** WHAT THE TASK REQUIRES **
Extract the lines starting with the one that contains "Reading left to" and ending with the one that contains "What is the smallest value displayed?", both included, and repeat them without any change.

Stored items from a collection:
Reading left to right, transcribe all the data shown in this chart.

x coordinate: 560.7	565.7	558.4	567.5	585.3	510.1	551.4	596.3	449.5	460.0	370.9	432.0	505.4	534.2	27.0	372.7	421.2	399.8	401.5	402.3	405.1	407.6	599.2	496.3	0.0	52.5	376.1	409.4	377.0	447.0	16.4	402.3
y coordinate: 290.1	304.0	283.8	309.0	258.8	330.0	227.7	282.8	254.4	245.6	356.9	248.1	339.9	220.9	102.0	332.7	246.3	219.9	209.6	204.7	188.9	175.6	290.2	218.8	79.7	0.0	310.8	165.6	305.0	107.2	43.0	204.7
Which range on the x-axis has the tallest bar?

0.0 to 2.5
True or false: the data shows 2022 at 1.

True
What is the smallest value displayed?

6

==

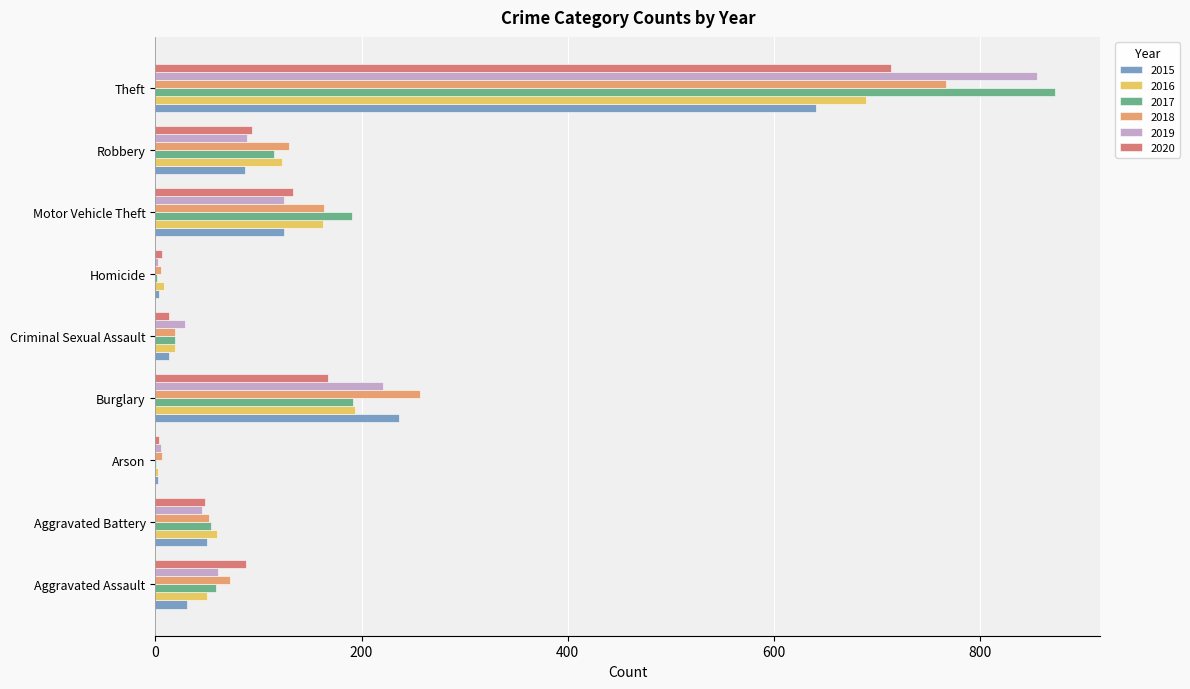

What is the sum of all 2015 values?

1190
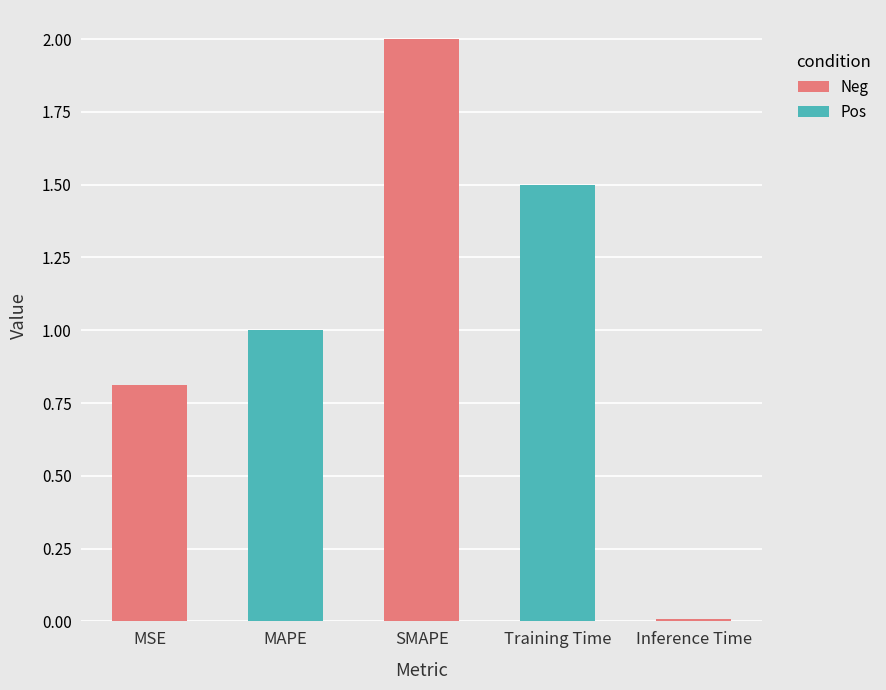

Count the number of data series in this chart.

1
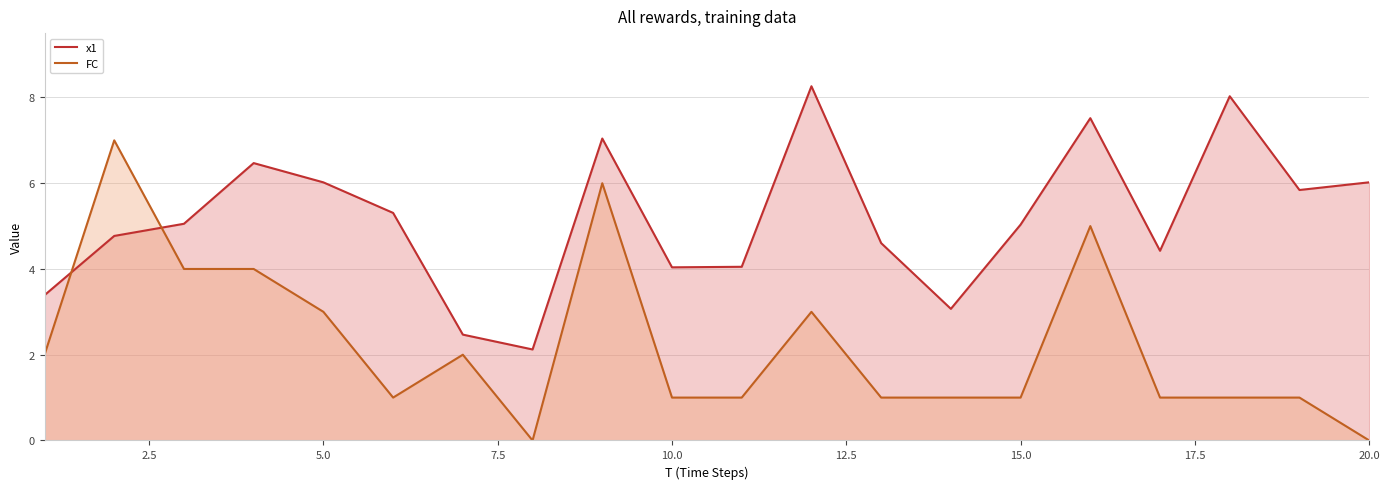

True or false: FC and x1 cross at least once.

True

** RESULT **
Reading left to right, transcribe all the data shown in this chart.

x coordinate: 560.7	565.7	558.4	567.5	585.3	510.1	551.4	596.3	449.5	460.0	370.9	432.0	505.4	534.2	27.0	372.7	421.2	399.8	401.5	402.3	405.1	407.6	599.2	496.3	0.0	52.5	376.1	409.4	377.0	447.0	16.4	402.3
y coordinate: 290.1	304.0	283.8	309.0	258.8	330.0	227.7	282.8	254.4	245.6	356.9	248.1	339.9	220.9	102.0	332.7	246.3	219.9	209.6	204.7	188.9	175.6	290.2	218.8	79.7	0.0	310.8	165.6	305.0	107.2	43.0	204.7
Which range on the x-axis has the tallest bar?

0.0 to 2.5
True or false: the data shows 2022 at 1.

True
What is the smallest value displayed?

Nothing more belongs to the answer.